In 2016, I had the opportunity to tangibly explore a vision, an out-of-body and extemporal experience, a dream from many years ago. The circumstance of a curated art show, the theme of which being the Major Arcana of the Tarot, afforded me a chance to express my vision of a jester depicted as The Fool card. I elected to focus primarily on the spontaneous (disregard for time), risk-taking, playful and somewhat mischievous aspect of the fool. After much deliberation, I left out the more traditional elements (the staff/bindle, fox/cat/dog nipping at his heel) as they would distract from my focus: time, wisdom, and folly.
I find myself in the middle of a room, filled with antiques, artwork and other home furnishings. The room was not very dark, but the only ambient light was from an entryway into another brightly lit room and the adjacent dining room. Just inside the entryway of where I stood I saw a hanging clock. At first, its shape and details could not be determined from my first position, as it was back-lit from the sun shining through a window in that room. Looking at it from an angle, I saw that it was a jester clock hanging from the ceiling on two chains. It was either enamel painted wood or metal. There were two noticeably surreal things about this clock. The first was immediately striking as the jester was sitting upside down. The chains suspended him from the backs of the legs. He formed an L-shape with his head hanging low and his arms extended. “What is he doing,” I thought. Then I noticed that the point above the twelve o’clock position was hanging downward from the jester’s boot at the point where most often is found a bell. Peculiar.
I turned to the right to the adjacent dining room which was brighter because window drapes had been drawn open. What caught my eye was the dark walnut brown dining chairs having seats upholstered with a silk brocade of the deepest green, somewhere between emerald and hunter green. The seats matched the drapes just on the other side of the dining table. All the light in the room was natural and the sunlight penetrated the room so that dust particles could be seen dancing all around. There was no one else with me in the room, but it was alive and electric. I moved further into the room where there was a sitting area to the left. In the corner were three banners with family crests, coat of arms, or some national affiliation. As of this writing, I cannot recall any other specifics including colors on the banners. I explored the room more until something woke me up.
This jester would persist as one of my frequently visited memories.
ALTERATIONS OF DREAM IMAGERY IN THE DEPICTION OF “THE FOOL” FROM THE MAJOR ARCANA.
While envisioning “The Fool” for this art project, I was committed to keeping the subject (the fool) in an inverted sitting position. A major difference between the jester of my dream and the fool is their relationships to the clock. In the painting, not only is the jester not part of the clock, but he is dismantling it. And the clock is not hanging from him, but it is above the entryway.
I’ve depicted two banners with coat of arms instead of the three in the dream. These pertain subtly to the subject in the following ways. On the left is the Coat of Arms for “Erasmus” who wrote “The Praise of Folly” and whose work was banned by the Vatican’s Index of Prohibited Works.
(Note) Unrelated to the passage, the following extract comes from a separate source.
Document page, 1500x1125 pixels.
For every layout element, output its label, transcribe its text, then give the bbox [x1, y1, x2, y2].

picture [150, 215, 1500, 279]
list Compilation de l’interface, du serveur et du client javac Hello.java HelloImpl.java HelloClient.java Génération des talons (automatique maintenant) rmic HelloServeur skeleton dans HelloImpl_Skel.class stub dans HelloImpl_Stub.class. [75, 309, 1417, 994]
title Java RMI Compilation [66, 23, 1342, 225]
On the right is a nod to William Blake for his famous quote, “The fool who persists in his folly will become wise.”
While the jester of the dream had a intriguing human face, the fool of this work is faceless, sexless, and perhaps not really human. In fact, I’ve used the Sun, a symbol of wisdom, to imply perhaps that wisdom cloaks itself in fool’s garb.
Most apt to my vision is another quote by William Blake:
“The hours of folly are measured by the clock;
But of wisdom, no clock can measure.”
Now, let us ponder what this jester is really thinking!